In early 2009, Ang wanted that   in five years, 70 percent of SMC’s total sales would come from new businesses; the other 30 percent from old businesses like beer, food, and packaging. That was done.

San Miguel turns 125 this year as the original Fabrica de Cerveza.    Under the management of Chairman Eduardo Cojuangco Jr. and Ang, the company in the last decade has managed to reinvent itself. The San Miguel founded in 1890 is markedly different from the San Miguel of today.

SMC is the first of the old corporate majors to move into businesses like power generation (it became the largest power producer in Luzon, with 3,165 megawatts), power distribution (it acquired control of Meralco, briefly and now retails electricity at almost below cost or a third of Meralco’s price in Bicol and Central Luzon), petroleum refining and marketing (Petron has nearly 40 percent of the market; the saying that beer, which is largely water, and oil do not mix is not true); tollways (majority of tollways in Luzon); airports and ports, water (it will rehabilitate Angat Dam); mining, cement, and even telecommunications.  Ang grew San Miguel by aggressive acquisitions, expansions, and diversification projects.
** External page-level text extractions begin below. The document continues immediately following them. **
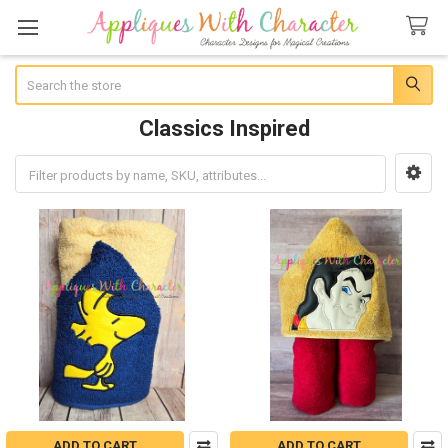
Search
Classics Inspired
Sidebar
ADD TO CART
ADD TO CART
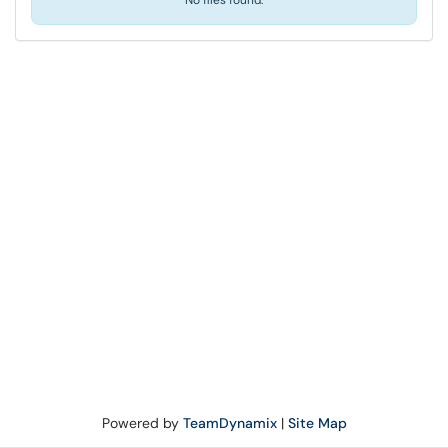
No files found.
Powered by
TeamDynamix
|
Site Map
San Miguel has been so successful that other conglomerates followed in, belatedly, Ang’s footsteps. The likes of Ayala, Gokongwei, George Ty, and Manuel Pangilinan also went vigorously into infrastructure, tollways, and energy even while trying to remain dominant in their traditional core businesses.    In telco, Ayala, PLDT and JG Summit have found to their chagrin that it is very much a mature business with growth in revenues in low single digits.

San Miguel has become so big it literally, and figuratively, fuels the progress of the nation.   Its products and services make a significant difference in the lives of the people by meeting both their basic, human needs and their aspirational needs.

Other large conglomerates did not do as well as SMC in terms of annual average increase in revenues during the five-year period 2010 to 2014.   

Lopez Holdings Corp. (formerly Benpres) of the Lopez family that owns stakes in ABS-CBN, Rockwell, construction and renewable energy showed an average increase in sales per year of 46 percent. Alliance Global Group Inc., the real estate, liquor, and fastfood conglomerate of Andrew Tan, grew sales at 36 percent per year; Ayala Corp. by 17.5 percent, SM Investments Corp. of Henry Sy Sr. by 10 percent, JG Summit Holdings of taipan John Gokongwei Jr. by 9 percent, and Philippine Long Distance Telephone Co. of Indonesia’s Salim group and Manny V. Pangilinan by 3.67 percent.

In the five years from 2010 to 2014, sales of SM Investments Corp. increased 109 percent (or 9.9 percent per year) from P184 billion to P275.7 billion; JG Summit by 45 percent (or 9 percent per year) from P129 billion to P187 billion; Ayala Corp. by 87.9 percent (or 17.5 percent per year) from P98 billion to P184.3 billion; PLDT by 18.35 percent (or    3.67 percent per year) from P144.45 billion to P170.96 billion; Alliance Global by 181.8 percent (or 36 percent per year) from P44.49 billion to P125.4 billion; Aboitiz Equity Ventures, by 42 percent (or 8.4 percent per year) from P83.74 billion to P119 billion; Lopez Holdings by 231 percent (42.6 percent per year) from P32 billion to P106.7 billion.

The moral of the story:    To grow big—diversify, acquire, intensify. Go into businesses that directly affect the huge needs of the people, both basic and aspirational.